Laura Brennan’s documentary This Is Me was the most watched single programme on RTÉ Player last week.
The 26-year-old, who passed away from cervical cancer in March, came to national prominence when she featured in a HSE ad encouraging parents to get their daughters vaccinated with the HPV vaccine.
The documentary charts Laura’s tireless advocacy work as she endured terminal cervical cancer.
As it was commissioned for RTE Player, the broadcaster won’t be measuring viewership until it reaches seven days on the platform.
“Original air time is not a concept for online exclusive content. RTÉ Player audiences can choose to watch programmes whenever and wherever they want on a device of their choice. We generally allow seven days before reviewing a programme’s performance,” RTE Senior Press Officer Sinead Harrington said.

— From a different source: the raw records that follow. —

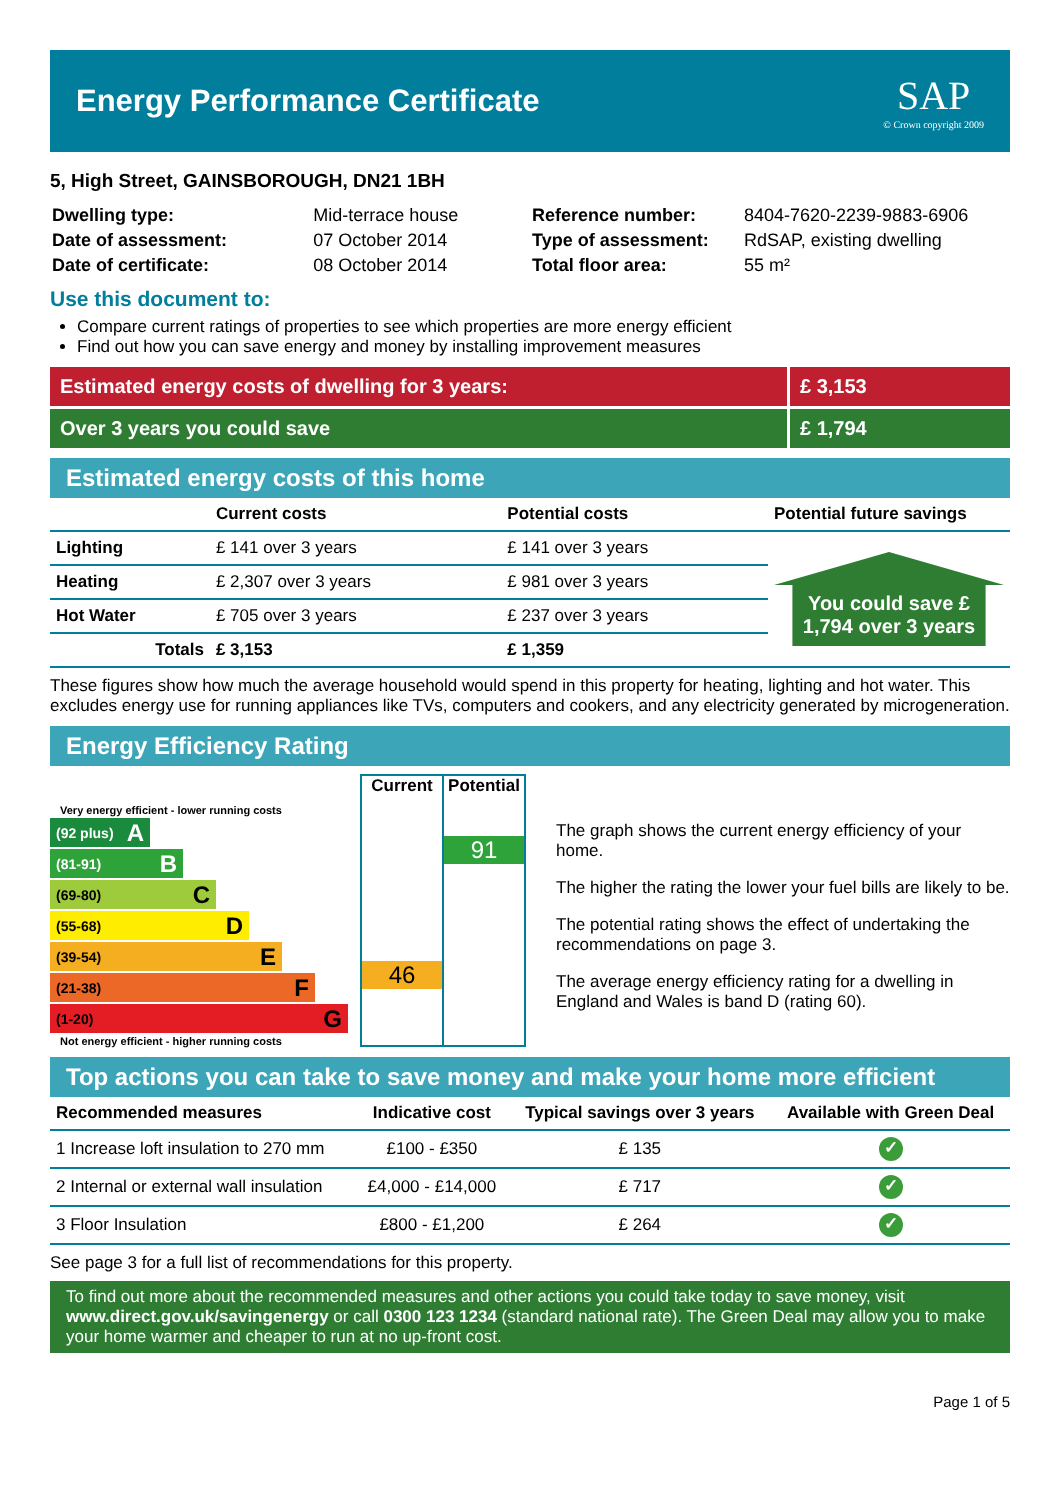Energy Performance Certificate
SAP
© Crown copyright 2009
5, High Street, GAINSBOROUGH, DN21 1BH
| Dwelling type: | Mid-terrace house |
| Date of assessment: | 07 October 2014 |
| Date of certificate: | 08 October 2014 |
| Reference number: | 8404-7620-2239-9883-6906 |
| Type of assessment: | RdSAP, existing dwelling |
| Total floor area: | 55 m² |
Use this document to:
Compare current ratings of properties to see which properties are more energy efficient
Find out how you can save energy and money by installing improvement measures
Estimated energy costs of dwelling for 3 years:
£ 3,153
Over 3 years you could save £ 1,794
Estimated energy costs of this home
| | Current costs | Potential costs | Potential future savings |
| --- | --- | --- | --- |
| Lighting | £ 141 over 3 years | £ 141 over 3 years | You could save £ 1,794 over 3 years |
| Heating | £ 2,307 over 3 years | £ 981 over 3 years | |
| Hot Water | £ 705 over 3 years | £ 237 over 3 years | |
| Totals | £ 3,153 | £ 1,359 | |
These figures show how much the average household would spend in this property for heating, lighting and hot water. This excludes energy use for running appliances like TVs, computers and cookers, and any electricity generated by microgeneration.
Energy Efficiency Rating
Very energy efficient - lower running costs
(92 plus) A
(81-91) B
(69-80) C
(55-68) D
(39-54) E
(21-38) F
(1-20) G
Not energy efficient - higher running costs
Current
46
Potential
91
The graph shows the current energy efficiency of your home.
The higher the rating the lower your fuel bills are likely to be.
The potential rating shows the effect of undertaking the recommendations on page 3.
The average energy efficiency rating for a dwelling in England and Wales is band D (rating 60).
Top actions you can take to save money and make your home more efficient
| Recommended measures | Indicative cost | Typical savings over 3 years | Available with Green Deal |
| --- | --- | --- | --- |
| 1 Increase loft insulation to 270 mm | £100 - £350 | £ 135 | ✓ |
| 2 Internal or external wall insulation | £4,000 - £14,000 | £ 717 | ✓ |
| 3 Floor Insulation | £800 - £1,200 | £ 264 | ✓ |
See page 3 for a full list of recommendations for this property.
To find out more about the recommended measures and other actions you could take today to save money, visit www.direct.gov.uk/savingenergy or call 0300 123 1234 (standard national rate). The Green Deal may allow you to make your home warmer and cheaper to run at no up-front cost.
Page 1 of 5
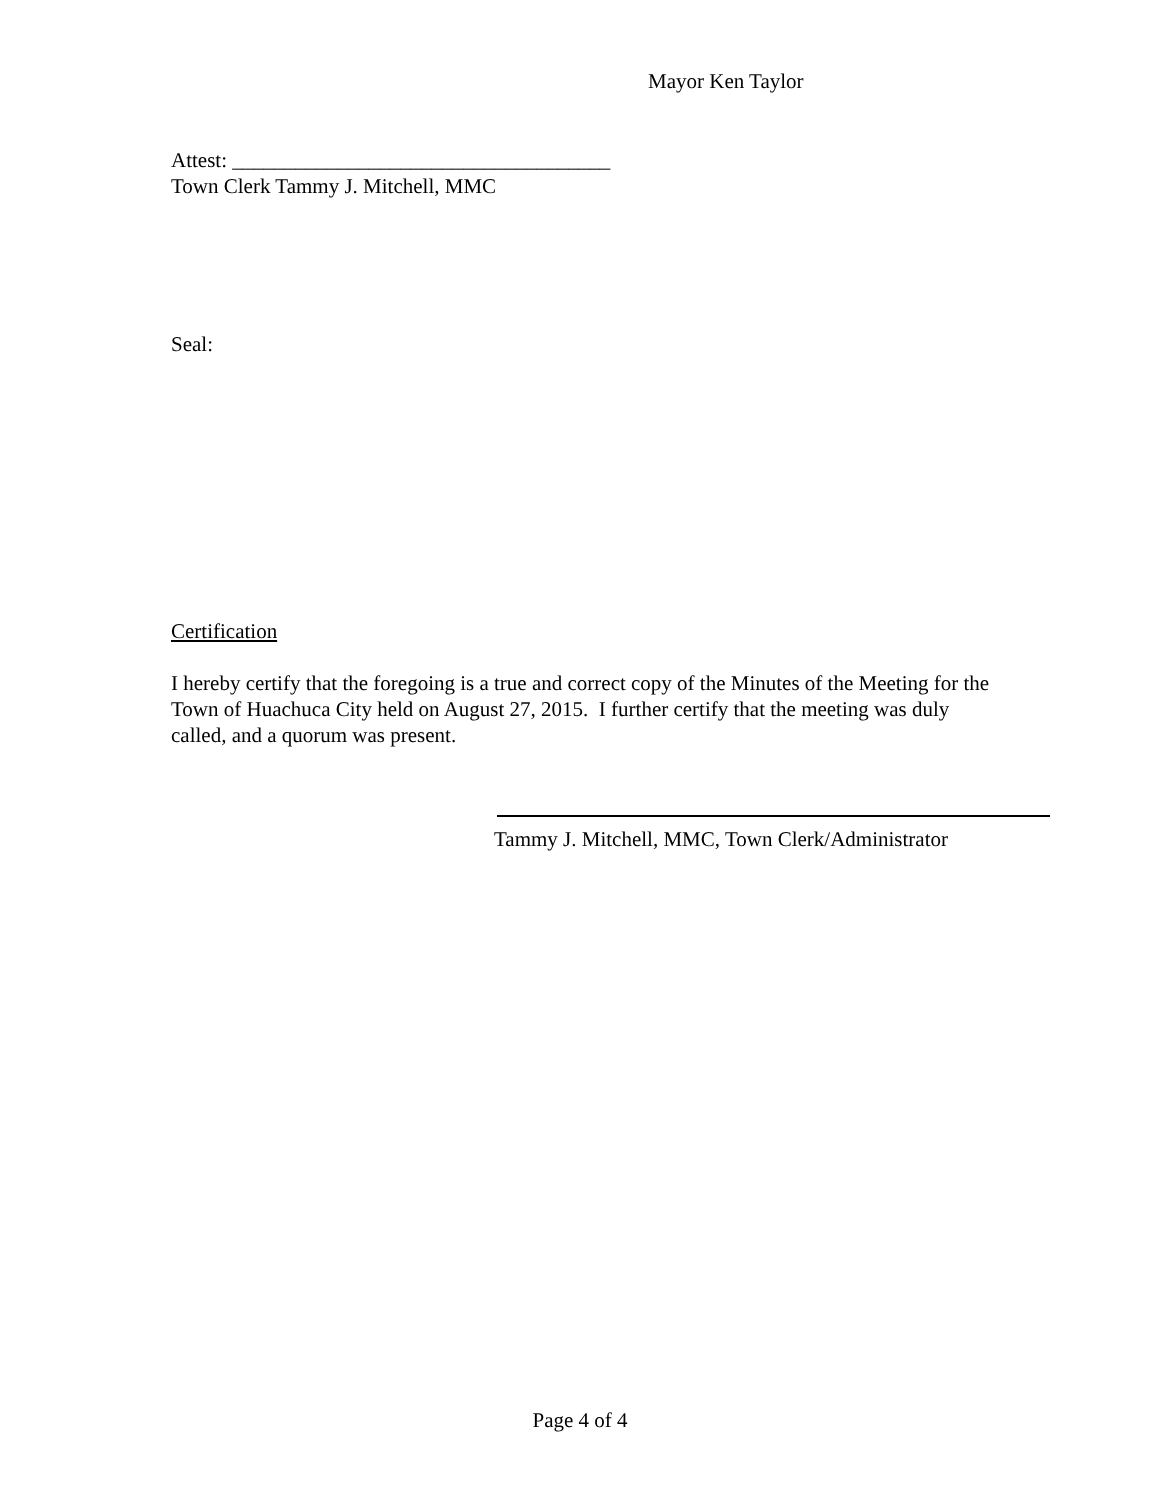Mayor Ken Taylor
Attest: ____________________________________
Town Clerk Tammy J. Mitchell, MMC
Seal:
Certification
I hereby certify that the foregoing is a true and correct copy of the Minutes of the Meeting for the Town of Huachuca City held on August 27, 2015. I further certify that the meeting was duly called, and a quorum was present.
Tammy J. Mitchell, MMC, Town Clerk/Administrator
Page 4 of 4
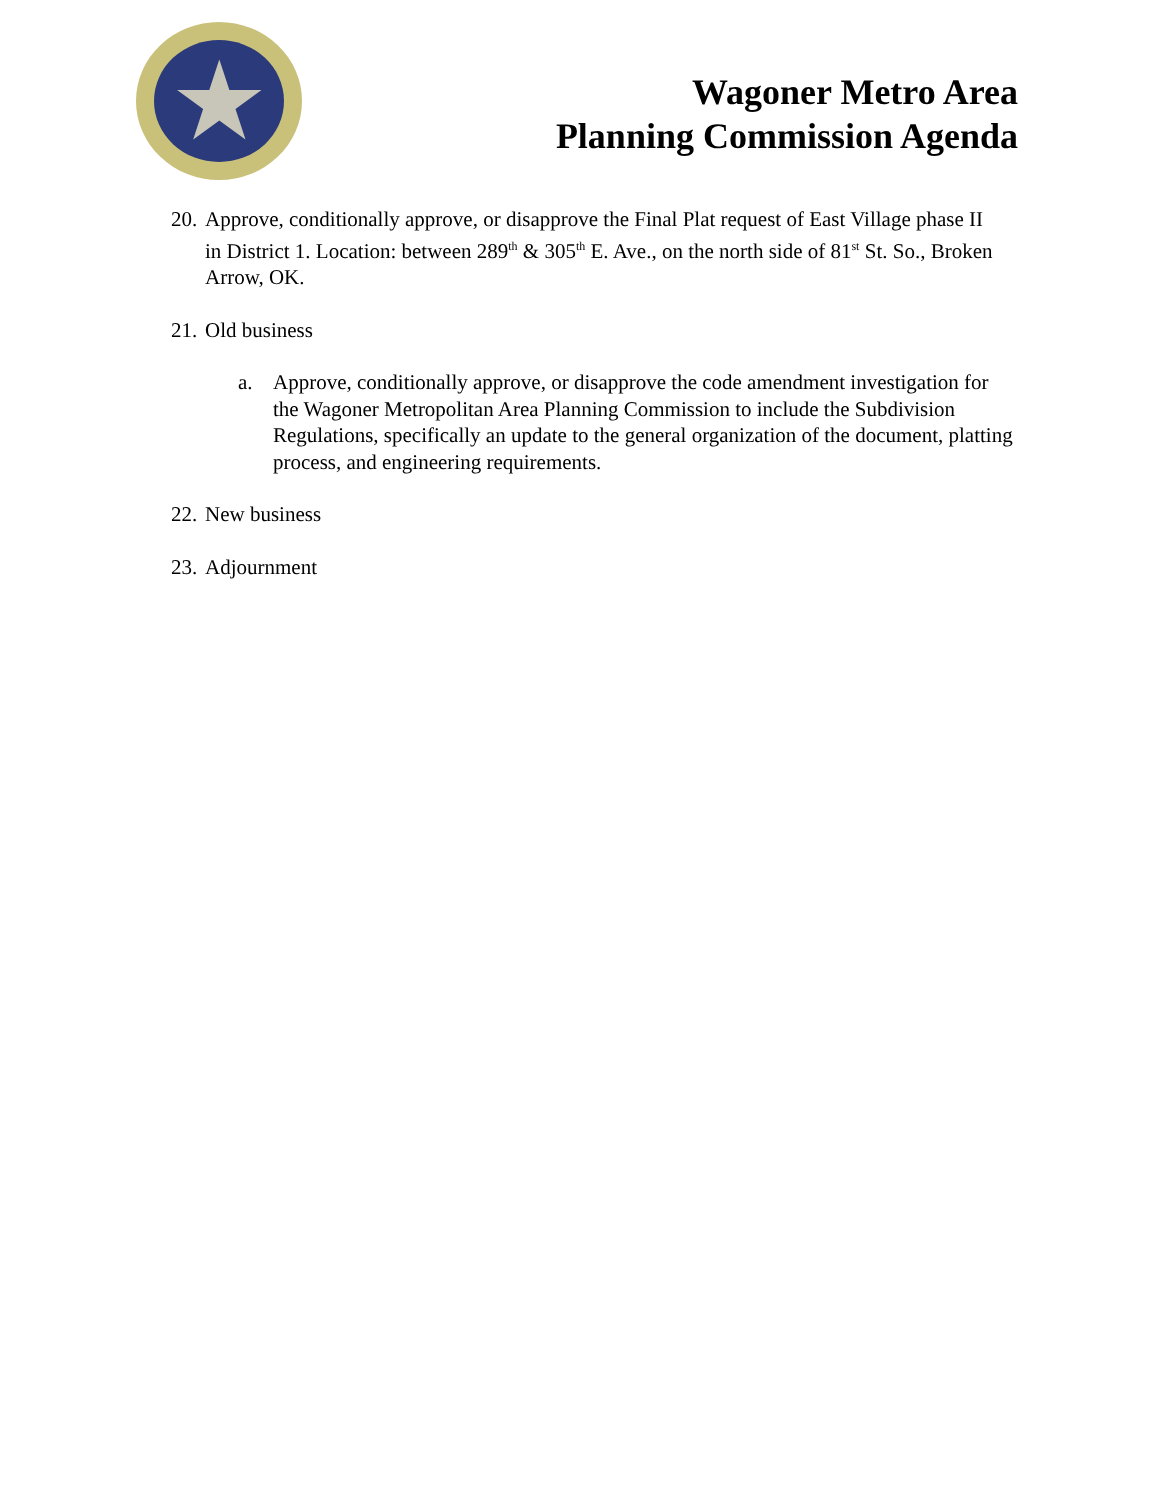★
Wagoner Metro Area
Planning Commission Agenda
20. Approve, conditionally approve, or disapprove the Final Plat request of East Village phase II in District 1. Location: between 289<sup>th</sup> & 305<sup>th</sup> E. Ave., on the north side of 81<sup>st</sup> St. So., Broken Arrow, OK.
21. Old business
a. Approve, conditionally approve, or disapprove the code amendment investigation for the Wagoner Metropolitan Area Planning Commission to include the Subdivision Regulations, specifically an update to the general organization of the document, platting process, and engineering requirements.
22. New business
23. Adjournment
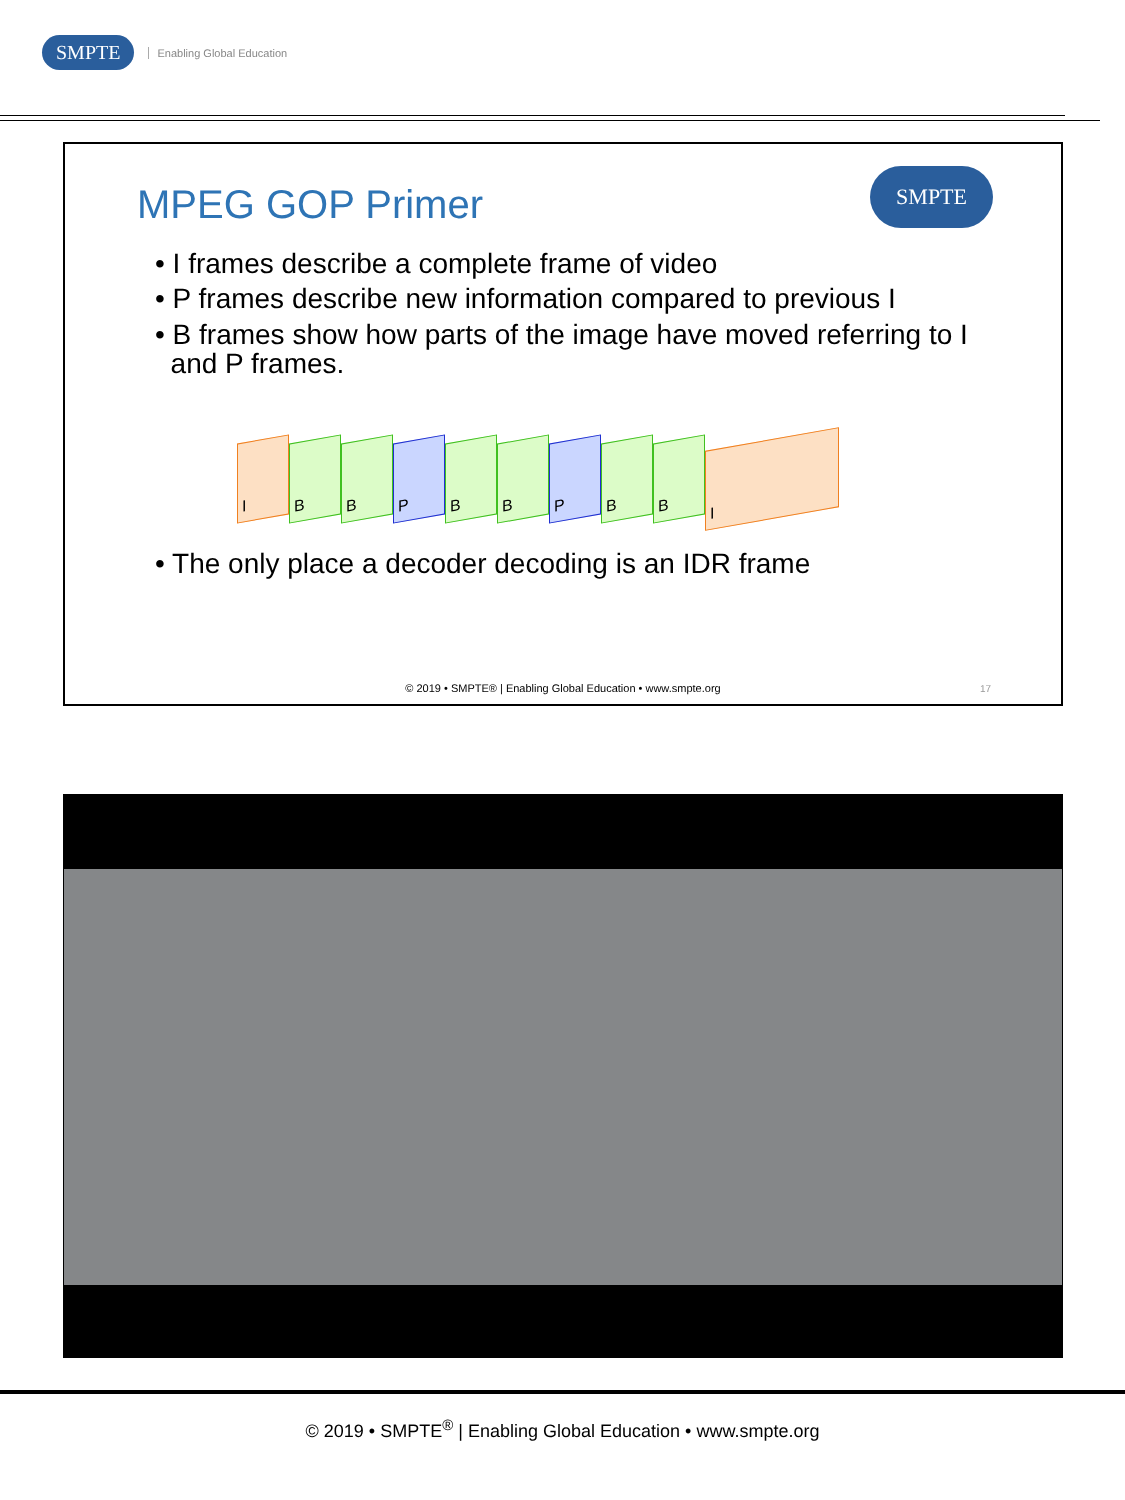SMPTE Enabling Global Education
MPEG GOP Primer
SMPTE
• I frames describe a complete frame of video
• P frames describe new information compared to previous I
• B frames show how parts of the image have moved referring to I
and P frames.
I B B P B B P B B I
• The only place a decoder decoding is an IDR frame
© 2019 • SMPTE® | Enabling Global Education • www.smpte.org
17
© 2019 • SMPTE<sup>®</sup> | Enabling Global Education • www.smpte.org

The documentary is available on the RTE Player in order to reach younger viewers as Laura’s message was aimed at them. “When Laura and her parents were filming the documentary they knew it was for RTÉ Player,” she said.
“RTÉ Player has commissioned a series of online documentaries from the RTÉ Docland team. They cover a wide range of topics and themes that are important to our audience. This documentary is of particular relevance to younger viewers.”
“In recognition of the fact that younger viewers consume content in a digital space, RTÉ Documentaries commissioned the documentary for the RTÉ Player, to attract this sector of the audience,” Sinéad explains.
“Unlike a documentary which has a linear transmission, Laura Brennan: This is Me will exist on the Player for a long time, meaning that it will be available to viewers in the future, ensuring that its powerful message will reach viewers as they reach the stage and age when it is appropriate to them.”
According to Sinéad, the response to the documentary has been overwhelmingly positive. “She really touched so many people and has such an important story to tell.”
Twitter was flooded with positive comments about the programme.
“Absolute hero, such an incredible powerful documentary. What a brave young woman who will be sadly missed but never forgotten for all the awareness she has brought to the HPV vaccine. Thank you Laura,” said one viewer.
“What a powerful documentary. Laura was one of a kind,” said another tweeter.
Another viewer wrote that Laura changed her mind about the vaccine: “I’ve twin girls and had decided not to vaccinate as I was completely confused and clueless as to what the vaccine was. Laura Brennan changed my mind. Her legacy she leaves behind will continue forever more and I am forever thankful for making the right choice.”
Laura, who was from Clare, was diagnosed with cervical cancer aged 24, and spent the rest of her life urging young girls to vaccinate themselves against HPV.
Human Papillomaviruses (HPV) are a leading cause of cervical cancer. The HPV vaccine can prevent seven out of 10 cervical cancers.
Laura campaigned for an increased uptake in the HPV vaccine, as it has the power to prevent the needless deaths of countless women.
In recent years uptake in Ireland fell dramatically due to unconfirmed theories about its ‘adverse’ side effects. However, thanks in part to Laura advocating for the vaccine, uptake rose to 70% this year, up from 50%.